The search and rescue operation to locate missing climbers Muhammad Ali Sadpara, John Snorri and Jon Pablo Mohr on K2 could not resume on Wednesday as bad weather persisted for the third straight day. Plans are underway to set up a team of six high-altitude porters (HAPs) from the Gilgit-Baltistan region to help with ground activities once the climbers are spotted using aerial search.
The mission is expected to resume tomorrow, if the weather permits, the Inter-Services Public Relations (ISPR) said on Wednesday evening.
“Images taken by the Icelandic Aerospace Agency during the search operation for missing climbers are “unlikely to significantly affect the course of the search and help clarify the picture of what happened,” a Russian mountaineering blog Mountain.ru reported, along with a set of blurry images.
Harsh weather conditions are likely to continue in the coming day, with strong winds and low visibility making the search mission a hard task.
“Some of the best HAPs are being selected and chances are the team will be sent to the base camp by tomorrow.
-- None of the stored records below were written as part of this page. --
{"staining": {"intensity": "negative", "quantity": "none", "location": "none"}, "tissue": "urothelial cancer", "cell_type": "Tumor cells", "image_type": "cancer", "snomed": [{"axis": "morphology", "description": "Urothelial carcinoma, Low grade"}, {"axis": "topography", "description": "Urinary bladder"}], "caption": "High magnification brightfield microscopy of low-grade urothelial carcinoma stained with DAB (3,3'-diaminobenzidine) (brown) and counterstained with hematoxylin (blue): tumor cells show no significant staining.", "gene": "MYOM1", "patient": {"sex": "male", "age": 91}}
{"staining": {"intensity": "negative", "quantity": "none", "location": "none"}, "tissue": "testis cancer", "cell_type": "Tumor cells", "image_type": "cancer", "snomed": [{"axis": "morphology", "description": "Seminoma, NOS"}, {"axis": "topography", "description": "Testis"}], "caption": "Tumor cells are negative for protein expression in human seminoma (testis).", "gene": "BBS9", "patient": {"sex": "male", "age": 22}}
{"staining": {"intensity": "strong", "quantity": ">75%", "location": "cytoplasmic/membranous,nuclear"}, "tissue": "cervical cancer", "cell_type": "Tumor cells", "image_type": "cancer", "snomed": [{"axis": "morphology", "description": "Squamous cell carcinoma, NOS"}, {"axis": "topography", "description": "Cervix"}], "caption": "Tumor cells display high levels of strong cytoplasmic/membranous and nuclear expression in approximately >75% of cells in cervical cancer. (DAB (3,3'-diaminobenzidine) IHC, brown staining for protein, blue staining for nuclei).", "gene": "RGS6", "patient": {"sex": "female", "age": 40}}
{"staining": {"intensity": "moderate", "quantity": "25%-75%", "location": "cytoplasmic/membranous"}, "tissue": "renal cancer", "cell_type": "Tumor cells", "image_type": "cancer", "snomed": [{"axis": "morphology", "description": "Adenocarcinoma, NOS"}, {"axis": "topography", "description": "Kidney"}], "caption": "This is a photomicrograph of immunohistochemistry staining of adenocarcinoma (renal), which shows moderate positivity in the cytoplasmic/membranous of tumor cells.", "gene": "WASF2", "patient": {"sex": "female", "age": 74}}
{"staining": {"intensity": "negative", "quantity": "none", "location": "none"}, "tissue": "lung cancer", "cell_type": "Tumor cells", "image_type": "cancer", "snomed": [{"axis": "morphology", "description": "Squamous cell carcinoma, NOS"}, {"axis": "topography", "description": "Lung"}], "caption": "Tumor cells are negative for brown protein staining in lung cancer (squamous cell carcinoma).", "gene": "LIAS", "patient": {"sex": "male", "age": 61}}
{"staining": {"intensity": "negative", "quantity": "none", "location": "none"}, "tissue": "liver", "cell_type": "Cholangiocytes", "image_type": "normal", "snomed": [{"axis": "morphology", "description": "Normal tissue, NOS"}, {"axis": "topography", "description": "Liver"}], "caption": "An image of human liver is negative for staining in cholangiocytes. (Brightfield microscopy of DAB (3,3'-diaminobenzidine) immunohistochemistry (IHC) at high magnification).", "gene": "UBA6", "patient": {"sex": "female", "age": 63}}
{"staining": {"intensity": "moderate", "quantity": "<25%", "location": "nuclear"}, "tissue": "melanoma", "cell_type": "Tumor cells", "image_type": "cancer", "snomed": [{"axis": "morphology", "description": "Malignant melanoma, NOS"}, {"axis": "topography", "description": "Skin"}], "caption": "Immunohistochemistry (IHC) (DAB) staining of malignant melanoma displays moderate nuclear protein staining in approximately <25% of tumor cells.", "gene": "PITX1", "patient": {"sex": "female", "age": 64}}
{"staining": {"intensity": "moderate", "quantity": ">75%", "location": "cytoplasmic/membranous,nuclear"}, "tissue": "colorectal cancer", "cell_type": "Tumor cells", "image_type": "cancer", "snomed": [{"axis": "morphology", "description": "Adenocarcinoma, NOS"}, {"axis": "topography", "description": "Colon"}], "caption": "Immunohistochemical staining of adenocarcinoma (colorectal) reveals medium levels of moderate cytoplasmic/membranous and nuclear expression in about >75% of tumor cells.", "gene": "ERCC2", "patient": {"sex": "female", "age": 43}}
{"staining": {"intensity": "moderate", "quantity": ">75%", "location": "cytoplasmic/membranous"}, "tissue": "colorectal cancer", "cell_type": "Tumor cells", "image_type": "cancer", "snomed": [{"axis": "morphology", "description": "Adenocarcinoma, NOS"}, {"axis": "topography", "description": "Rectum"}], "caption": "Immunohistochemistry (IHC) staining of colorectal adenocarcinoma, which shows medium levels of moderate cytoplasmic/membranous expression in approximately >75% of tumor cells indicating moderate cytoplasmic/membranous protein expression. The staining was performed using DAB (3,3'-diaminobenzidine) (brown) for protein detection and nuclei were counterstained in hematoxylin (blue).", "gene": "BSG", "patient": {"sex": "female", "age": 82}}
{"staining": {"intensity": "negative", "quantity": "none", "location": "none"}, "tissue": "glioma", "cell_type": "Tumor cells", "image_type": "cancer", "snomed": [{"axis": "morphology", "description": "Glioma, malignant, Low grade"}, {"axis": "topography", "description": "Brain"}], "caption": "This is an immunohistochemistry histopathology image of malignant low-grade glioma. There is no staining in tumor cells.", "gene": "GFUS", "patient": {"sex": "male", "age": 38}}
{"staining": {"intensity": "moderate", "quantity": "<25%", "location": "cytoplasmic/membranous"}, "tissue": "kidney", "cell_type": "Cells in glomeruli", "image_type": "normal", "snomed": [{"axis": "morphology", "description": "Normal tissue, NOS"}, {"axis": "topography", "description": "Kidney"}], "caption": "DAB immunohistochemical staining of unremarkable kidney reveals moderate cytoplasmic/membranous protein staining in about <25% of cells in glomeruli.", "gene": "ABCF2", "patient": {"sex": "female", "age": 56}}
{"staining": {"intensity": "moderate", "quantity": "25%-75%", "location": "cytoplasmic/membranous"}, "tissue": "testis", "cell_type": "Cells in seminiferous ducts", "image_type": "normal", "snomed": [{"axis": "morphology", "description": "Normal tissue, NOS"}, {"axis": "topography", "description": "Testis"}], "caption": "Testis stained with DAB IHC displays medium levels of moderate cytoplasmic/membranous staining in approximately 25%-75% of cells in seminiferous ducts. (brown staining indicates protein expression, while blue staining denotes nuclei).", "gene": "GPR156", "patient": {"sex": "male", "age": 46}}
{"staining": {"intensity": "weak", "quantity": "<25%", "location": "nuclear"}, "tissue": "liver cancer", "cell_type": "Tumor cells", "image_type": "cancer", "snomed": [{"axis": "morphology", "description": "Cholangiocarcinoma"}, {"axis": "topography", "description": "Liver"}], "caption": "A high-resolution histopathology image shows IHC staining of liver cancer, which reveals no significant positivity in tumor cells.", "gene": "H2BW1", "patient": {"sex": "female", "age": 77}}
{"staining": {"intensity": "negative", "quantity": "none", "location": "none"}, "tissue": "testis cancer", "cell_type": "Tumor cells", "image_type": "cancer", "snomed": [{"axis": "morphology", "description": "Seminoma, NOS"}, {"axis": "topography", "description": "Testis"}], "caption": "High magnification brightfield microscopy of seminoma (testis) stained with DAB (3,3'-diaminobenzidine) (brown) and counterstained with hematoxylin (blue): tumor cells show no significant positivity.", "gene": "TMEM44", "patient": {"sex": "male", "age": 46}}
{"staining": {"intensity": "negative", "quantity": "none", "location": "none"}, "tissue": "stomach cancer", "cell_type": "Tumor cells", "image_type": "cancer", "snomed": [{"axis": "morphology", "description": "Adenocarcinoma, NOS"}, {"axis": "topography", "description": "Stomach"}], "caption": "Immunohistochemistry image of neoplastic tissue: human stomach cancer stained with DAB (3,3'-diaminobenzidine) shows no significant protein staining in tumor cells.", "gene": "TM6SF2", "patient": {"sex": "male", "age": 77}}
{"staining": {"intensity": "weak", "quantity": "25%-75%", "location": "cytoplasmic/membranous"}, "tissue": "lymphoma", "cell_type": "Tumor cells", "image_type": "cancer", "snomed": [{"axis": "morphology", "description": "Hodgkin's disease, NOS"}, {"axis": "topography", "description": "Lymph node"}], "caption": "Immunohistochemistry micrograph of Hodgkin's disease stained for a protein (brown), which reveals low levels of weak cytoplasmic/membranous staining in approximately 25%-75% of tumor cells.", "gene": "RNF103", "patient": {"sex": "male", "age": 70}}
They will have to acclimatise first so that they are able to carry out activities,” Alpine Club of Pakistan (ACP) secretary Karrar Haideri told Dawn.com. A meeting in this regard took place at the DC Skardu office where Sajid Sadpara was also present.
The younger Sadpara is staying with his relatives in Skardu since his return from K2 on Feb 7 while his mother and three younger siblings are in the village, only meeting them briefly once.
Haideri and other sources said the grieving family has been told that Sajid is taking part in the rescue efforts. “The main reason for keeping Sajid in Skardu has to do with connectivity as phone reception in Sadpara is very poor,” the ACP official said.
Meanwhile, members of the mountaineering community and ACP urged media and social media users to respect the privacy of the families of missing climbers, particularly the family of Muhammad Ali Sadpara and avoid sharing fake or unverified reports.
Calling the video interviews of a visibly shaken Sajid insensitive, they said, “He needs psychological counseling and long term support to deal with this trauma. Rather than hounding him for interviews and asking insensitive questions, it’s best to give him space to grieve along with his family.”
In a Facebook post, John Snorri’s wife Lína Móey Bjarnadóttir said that she is still hopeful her husband will return home safely. “I have not given up and know that there is still room for a miracle because the week is not over, his camp will stay open until Saturday. Those who know John Snorri Sigurðsson know what strength he has and I hope that more people out there will give me the strength to try until we’ve tried everything.”
The three climbers lost contact with base camp late on Friday and were reported missing on Saturday after their support team stopped receiving reports from them during their ascent of the 8,611-metre high K2 mountain.
Since then, rescue operations have been ongoing but have been suspended due to harsh weather conditions.